There are lessons to be learnt for our education system. A good liberal arts education in high school can address many issues on gender, religion and ethics. For instance, our highly moralised syllabi cut off anything related to romance, though current teenagers are swamped with baser versions of entertainment through internet and television. Even in Thirukkural, kurals from arathu pal (righteousness) and porut paal (material well-being) alone find a place in Tamil text books. Can we not rope in texts from kamathu paal (romance) or Andal’s Thiruppavai in a mature manner? These are tricky issues, but our modern high school education needs a reassessment.

As Shulman reminds us, both the tussle and the cooption between Sanskrit (vadamozhi) and Tamil (thenmozhi) are a recurring feature over the ages. Sage Agastya bringing Tamil from the Himalayas is a unifying Bharatiya theme. In the gentle Sangam era, there was great synthesis and learning from each other characterised by the great poet Dandin.

The purists would raise eyebrows, but it was more of a gentle companionship in the spirit summarised creatively by Kumaraguruparar:

The milk and water of the pond are also inextricably mixed and then absorb the moonlight, itself no longer separate in any way from this liquid mixture—like Tamil and Sanskrit, in theory, distinct yet in practice, so thoroughly fused as to constitute a new third-order entity, the true subject of this poem.

It was recent Dravidian politics that triggered virulent hate. The bogey of “Hindi imposition” was foisted on Rajaji way back in 1937. Current politicians, especially from the northern parts of our country, should not be cavalier about the language issue. Understanding Tamil history will make them sensitive about what animates the people that have managed to preserve their mother tongue through more than two millennia with love and devotion (“Pyar se, lagan se, mehnat se,” quoting from “Dangal”).

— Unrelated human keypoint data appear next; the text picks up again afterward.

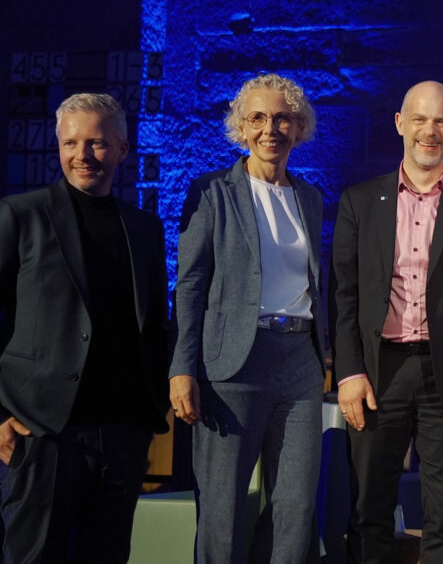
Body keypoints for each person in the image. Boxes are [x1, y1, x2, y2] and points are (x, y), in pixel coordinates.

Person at [332, 80, 443, 564]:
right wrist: (348, 372)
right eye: (419, 119)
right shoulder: (360, 201)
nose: (429, 131)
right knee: (369, 511)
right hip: (375, 373)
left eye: (440, 122)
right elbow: (343, 295)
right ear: (400, 124)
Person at [0, 93, 169, 563]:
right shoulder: (21, 216)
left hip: (122, 437)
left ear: (122, 149)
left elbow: (156, 323)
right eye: (71, 143)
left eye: (96, 143)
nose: (82, 155)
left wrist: (149, 417)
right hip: (42, 434)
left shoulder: (145, 228)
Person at [171, 73, 326, 563]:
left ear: (299, 127)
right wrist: (182, 367)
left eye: (283, 118)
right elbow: (191, 284)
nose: (270, 129)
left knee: (296, 507)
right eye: (257, 118)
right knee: (223, 509)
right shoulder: (212, 192)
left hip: (299, 361)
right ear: (240, 127)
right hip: (233, 363)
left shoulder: (310, 196)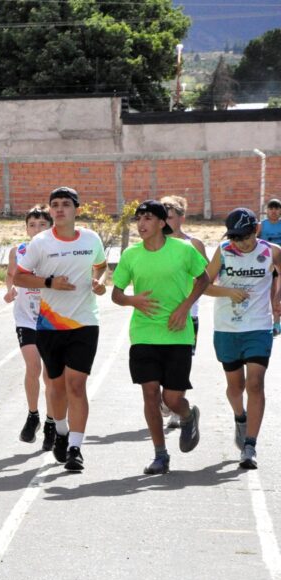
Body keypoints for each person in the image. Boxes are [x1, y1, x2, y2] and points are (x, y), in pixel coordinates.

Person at [13, 186, 109, 473]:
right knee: (55, 386)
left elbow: (101, 265)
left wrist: (99, 281)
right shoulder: (40, 243)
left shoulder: (91, 238)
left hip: (84, 323)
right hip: (50, 325)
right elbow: (19, 277)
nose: (59, 209)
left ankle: (76, 448)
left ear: (76, 209)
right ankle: (62, 431)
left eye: (65, 204)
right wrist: (49, 283)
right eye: (54, 204)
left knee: (76, 385)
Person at [111, 201, 209, 474]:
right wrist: (132, 300)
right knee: (150, 393)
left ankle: (188, 416)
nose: (141, 224)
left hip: (177, 334)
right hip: (144, 333)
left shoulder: (183, 250)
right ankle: (160, 455)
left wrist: (185, 307)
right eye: (138, 219)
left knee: (173, 399)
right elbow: (116, 294)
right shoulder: (131, 254)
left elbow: (203, 279)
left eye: (148, 218)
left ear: (162, 222)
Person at [201, 207, 281, 469]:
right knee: (235, 387)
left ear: (256, 229)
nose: (241, 243)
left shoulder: (272, 251)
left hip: (258, 327)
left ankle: (250, 446)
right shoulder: (224, 250)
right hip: (227, 328)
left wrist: (278, 298)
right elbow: (203, 285)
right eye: (235, 237)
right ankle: (240, 416)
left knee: (255, 384)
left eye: (245, 237)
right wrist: (228, 292)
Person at [4, 205, 56, 448]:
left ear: (51, 227)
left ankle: (51, 422)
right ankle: (33, 415)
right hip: (26, 318)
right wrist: (10, 290)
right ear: (26, 228)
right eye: (32, 225)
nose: (37, 229)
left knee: (50, 375)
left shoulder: (57, 251)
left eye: (42, 225)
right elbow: (10, 274)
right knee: (33, 366)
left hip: (51, 319)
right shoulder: (19, 251)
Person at [159, 195, 210, 427]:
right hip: (159, 315)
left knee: (180, 365)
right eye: (163, 218)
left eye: (170, 217)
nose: (166, 222)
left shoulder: (193, 244)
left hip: (188, 314)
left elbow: (207, 276)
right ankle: (166, 400)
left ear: (182, 218)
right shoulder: (155, 244)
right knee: (160, 364)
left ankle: (176, 407)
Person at [257, 198, 281, 336]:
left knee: (278, 294)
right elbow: (253, 242)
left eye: (276, 208)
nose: (273, 211)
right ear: (266, 210)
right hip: (267, 264)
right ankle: (274, 323)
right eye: (271, 208)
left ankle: (276, 322)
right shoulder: (261, 225)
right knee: (272, 294)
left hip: (280, 263)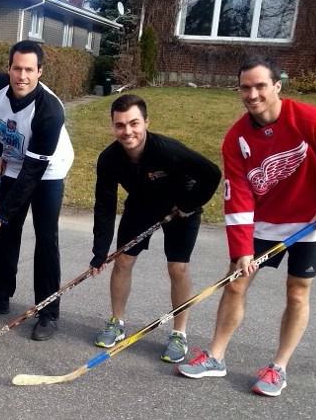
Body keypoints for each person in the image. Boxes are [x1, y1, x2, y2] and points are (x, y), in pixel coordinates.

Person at [177, 56, 316, 396]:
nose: (253, 94)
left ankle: (278, 368)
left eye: (260, 86)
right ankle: (215, 356)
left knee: (297, 290)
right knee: (236, 283)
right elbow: (238, 196)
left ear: (277, 86)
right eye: (246, 87)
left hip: (312, 222)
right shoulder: (236, 138)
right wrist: (242, 250)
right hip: (264, 222)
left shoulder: (307, 119)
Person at [90, 94, 221, 363]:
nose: (127, 131)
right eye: (120, 125)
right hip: (141, 207)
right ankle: (116, 322)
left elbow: (211, 173)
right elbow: (104, 205)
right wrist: (100, 250)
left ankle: (179, 333)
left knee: (177, 268)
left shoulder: (167, 150)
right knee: (122, 260)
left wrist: (188, 204)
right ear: (113, 126)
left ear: (146, 122)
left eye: (134, 123)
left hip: (181, 208)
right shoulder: (109, 159)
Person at [0, 40, 74, 341]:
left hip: (47, 169)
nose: (22, 76)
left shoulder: (50, 112)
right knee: (5, 234)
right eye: (17, 68)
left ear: (40, 72)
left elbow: (32, 175)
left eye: (29, 70)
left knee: (45, 237)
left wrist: (1, 214)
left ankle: (48, 312)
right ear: (9, 68)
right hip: (15, 160)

To end, my ardent wish is that Shulman produces a new smaller book from the same material, trimming off its more pedantic parts and making it more accessible, on the lines of Sanjeev Sanyal’s books. It will be a welcome addition to many current debates in politics and education policy.

As Tamil Scholar Gnanasundaram once said in a conference, “Not learning Sanskrit is not its loss. It's your loss”. The same is true for Tamil. More people should know about this language through which there is much to seek, to find and to enjoy. In the prose and poetry from the proud people from down south, there is much that unites!